I don’t use R regularly, though I’m somewhat familiar with it. My work is in 90% Excel (the lingua franca of my world) and 10% Python, which I just plain like.
Yet here is a paper evaluating R’s design and how it is *actually* used. Neat.
We assembled a body of over 3.9 million lines of R code. This corpus is intended to be representative of real-world R usage, but also to help understand the performance impacts of different language features. We classiﬁed programs in 5 groups. The Bioconductor project open-source repository collects 515 Bioinformatics-related R packages.
The Shootout benchmarks are simple programs from the Computer Language Benchmark Game implemented in many languages that can be used to get a performance baseline. Some R users donated their code; these programs are grouped under the Miscellaneous category. The fourth and largest group of programs was retrieved from the R package archive on CRAN.
Some excerpts of the results:
We used the Shootout benchmarks to compare the performance of C, Python and R. Results appear in Fig. 7. On those benchmarks, R is on average 501 slower than C and 43 times slower Python. Benchmarks where R performs better, like regex-dna (only 1.6 slower than C), are usually cases where R delegates most of its work to C functions.

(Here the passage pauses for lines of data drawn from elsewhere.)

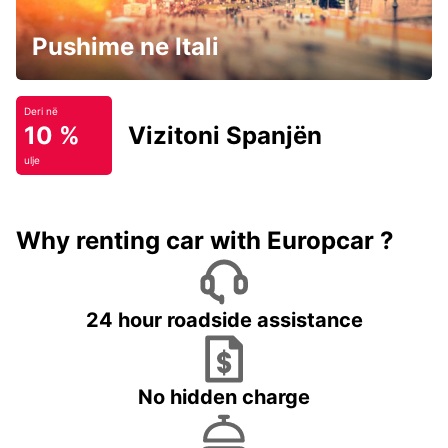
Pushime ne Itali
Deri në
10 %
Vizitoni Spanjën
ulje
Why renting car with Europcar ?
24 hour roadside assistance
No hidden charge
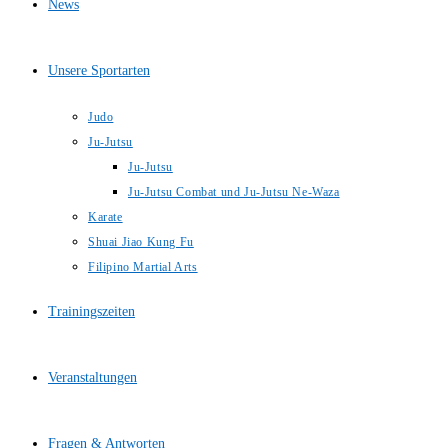
News
Unsere Sportarten
Judo
Ju-Jutsu
Ju-Jutsu
Ju-Jutsu Combat und Ju-Jutsu Ne-Waza
Karate
Shuai Jiao Kung Fu
Filipino Martial Arts
Trainingszeiten
Veranstaltungen
Fragen & Antworten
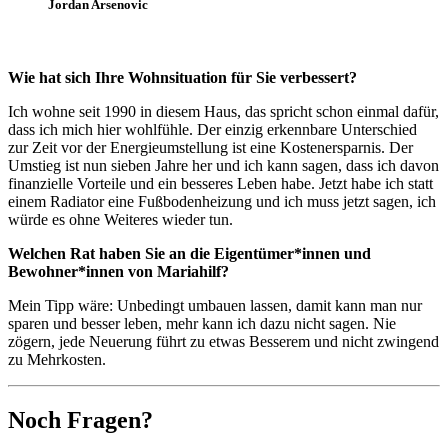
Jordan Arsenovic
Wie hat sich Ihre Wohnsituation für Sie verbessert?
Ich wohne seit 1990 in diesem Haus, das spricht schon einmal dafür,
dass ich mich hier wohlfühle. Der einzig erkennbare Unterschied
zur Zeit vor der Energieumstellung ist eine Kostenersparnis. Der
Umstieg ist nun sieben Jahre her und ich kann sagen, dass ich davon
finanzielle Vorteile und ein besseres Leben habe. Jetzt habe ich statt
einem Radiator eine Fußbodenheizung und ich muss jetzt sagen, ich
würde es ohne Weiteres wieder tun.
Welchen Rat haben Sie an die Eigentümer*innen und
Bewohner*innen von Mariahilf?
Mein Tipp wäre: Unbedingt umbauen lassen, damit kann man nur
sparen und besser leben, mehr kann ich dazu nicht sagen. Nie
zögern, jede Neuerung führt zu etwas Besserem und nicht zwingend
zu Mehrkosten.
Noch Fragen?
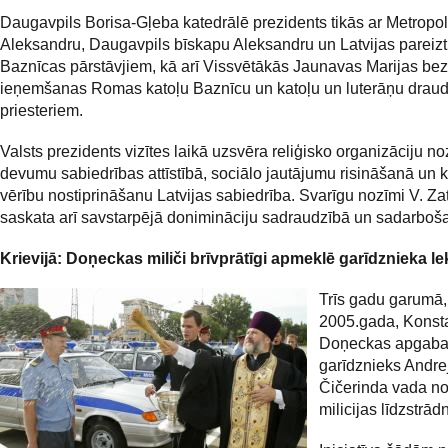
Daugavpils Borisa-Gļeba katedrālē prezidents tikās ar Metropol
Aleksandru, Daugavpils bīskapu Aleksandru un Latvijas pareizt
Baznīcas pārstāvjiem, kā arī Vissvētākās Jaunavas Marijas be
ieņemšanas Romas katoļu Baznīcu un katoļu un luterāņu drau
priesteriem.
Valsts prezidents vizītes laikā uzsvēra reliģisko organizāciju no
devumu sabiedrības attīstībā, sociālo jautājumu risināšanā un k
vērību nostiprināšanu Latvijas sabiedrība. Svarīgu nozīmi V. Zat
saskata arī savstarpējā donimināciju sadraudzībā un sadarboša
Krievijā: Doņeckas miliči brīvprātīgi apmeklē garīdznieka le
Trīs gadu garumā,
2005.gada, Konst
Doņeckas apgaba
garīdznieks Andre
Čičerinda vada n
milicijas līdzstrād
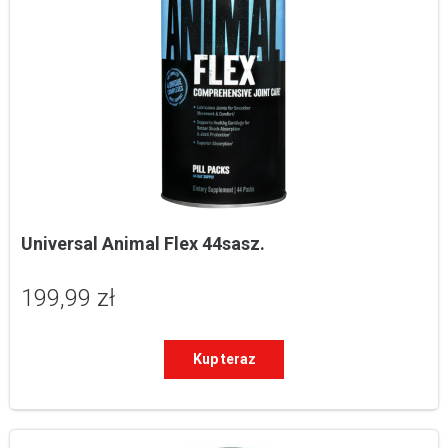
Universal Animal Flex 44sasz.
199,99 zł
Kup teraz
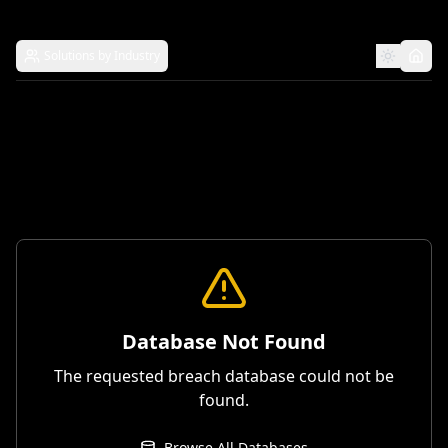
Solutions by Industry
Database Not Found
The requested breach database could not be
found.
Browse All Databases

…Not only is R slow, but it also consumes signiﬁcant amounts of memory. Unlike C, where data can be stack allocated, all user data in R must be heap allocated and garbage collected.
…One of the key claims made repeatedly by R users is that they are more productive with R than with traditional languages. While we have no direct evidence, we will point out that, as shown by Fig. 10, R programs are about 40% smaller than C code. Python is even more compact on those shootout benchmarks, at least in part, because many of the shootout problems are not easily expressed in R. We do not have any statistical analysis code written in Python and R, so a more meaningful comparison is difﬁcult. Fig. 11 shows the breakdown between code written in R and code in Fortran or C in 100 Bioconductor packages. On average, there is over twice as much R code. This is signiﬁcant as package developers are surely savvy enough to write native code, and understand the performance penalty of R, yet they would still rather write code in R.

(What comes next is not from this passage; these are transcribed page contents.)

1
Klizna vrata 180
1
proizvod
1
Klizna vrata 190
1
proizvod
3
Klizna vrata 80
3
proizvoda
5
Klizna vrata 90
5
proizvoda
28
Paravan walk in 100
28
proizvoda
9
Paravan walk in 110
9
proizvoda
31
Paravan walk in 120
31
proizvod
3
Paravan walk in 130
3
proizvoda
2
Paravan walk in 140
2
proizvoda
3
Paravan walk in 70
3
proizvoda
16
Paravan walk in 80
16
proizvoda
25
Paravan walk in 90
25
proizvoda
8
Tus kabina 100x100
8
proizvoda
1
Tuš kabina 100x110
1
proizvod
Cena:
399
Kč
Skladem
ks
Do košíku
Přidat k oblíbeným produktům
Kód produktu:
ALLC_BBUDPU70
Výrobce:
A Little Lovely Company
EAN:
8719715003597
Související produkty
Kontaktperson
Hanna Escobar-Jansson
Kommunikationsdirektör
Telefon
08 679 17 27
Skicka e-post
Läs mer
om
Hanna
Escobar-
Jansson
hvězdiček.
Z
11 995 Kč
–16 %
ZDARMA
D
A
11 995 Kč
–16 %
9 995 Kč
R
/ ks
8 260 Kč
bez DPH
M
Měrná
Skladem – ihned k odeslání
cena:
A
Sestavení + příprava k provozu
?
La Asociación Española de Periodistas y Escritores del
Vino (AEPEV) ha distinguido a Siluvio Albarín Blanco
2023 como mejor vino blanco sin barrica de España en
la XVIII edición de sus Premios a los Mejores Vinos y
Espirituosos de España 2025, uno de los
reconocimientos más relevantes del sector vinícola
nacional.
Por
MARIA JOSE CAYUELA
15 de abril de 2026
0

…Parameters. The R function declaration syntax is expressive and this expressivity is widely used. In 99% of the calls, at most 3 arguments are passed, while the percentage of calls with up to 7 arguments is 99.74% (see Fig. 12).
…Laziness. Lazy evaluation is a distinctive feature of R that has the potential for reducing unnecessary work performed by a computation. Our corpus, however, does not bear this out. Fig. 14(a) shows the rate of promise evaluation across all of our data sets.
And the upshot:
The R user community roughly breaks down into three groups. The largest groups are the end users. For them, R is mostly used interactively and R scripts tend to be short sequences of calls to prepackaged statistical and graphical routines. This group is mostly unaware of the semantics of R, they will, for instance, not know that arguments are passed by copy or that there is an object system (or two)…
One of the reasons for the success of R is that it caters to the needs of the ﬁrst group, end users. Many of its features are geared towards speeding up interactive data analysis. The syntax is intended to be concise.